Hybrid uncertainty propagation and reliability analysis using direct probability integral method and exponential convex model

Uncertainty propagation and reliability evaluation, being the crucial parts of engineering system analysis, play vital roles in safety assessment. How to reasonably consider the complex multisource uncertainty behavior in both static and dynamic systems is paramount to ensuring their safe operation. However, there is a significant lack of research on aleatory and epistemic uncertainties for both static and dynamic systems. To this end, a new hybrid exponential model is proposed by combining probabilistic and non-probabilistic exponential models, which aims to accurately measure the uncertainty propagation and reliability evaluation problem with aleatory and epistemic uncertainties for static and dynamic systems.
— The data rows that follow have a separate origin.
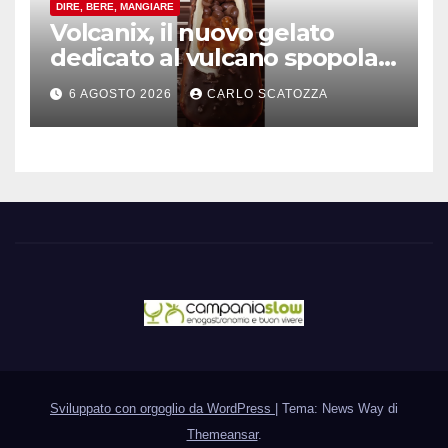
DIRE, BERE, MANGIARE
Volcanix, il nuovo gelato
dedicato al vulcano spopola,
è nato a Caivano
6 AGOSTO 2026
CARLO SCATOZZA
Sviluppato con orgoglio da WordPress
|
Tema: News Way di
Themeansar
.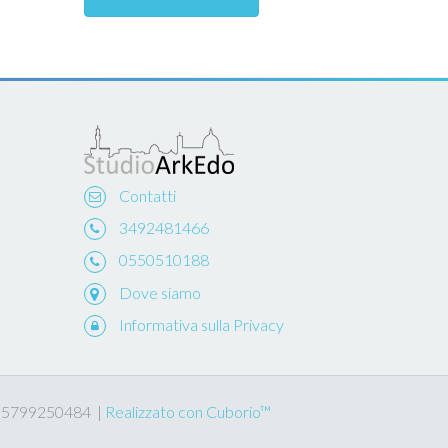
Contatti
3492481466
0550510188
Dove siamo
Informativa sulla Privacy
 IT05799250484 |
Realizzato con Cuborio™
The proposed hybrid exponential model consists of nested double optimization loops. The outer loop performs a probabilistic analysis based on the direct probability integral method, and the inner loop performs a non-probabilistic computation. Then, a new hybrid exponential probability integral method is developed to effectively perform uncertainty propagation and reliability analysis. Finally, four examples, including two static and two dynamic examples with complex performance functions, are tested. The results indicate that the proposed hybrid exponential model offers a universal tool for uncertainty quantification in static and dynamic systems. Moreover, the hybrid exponential probability integral method can accurately and efficiently obtain the upper and lower bounds of the probability density function and cumulative distribution function.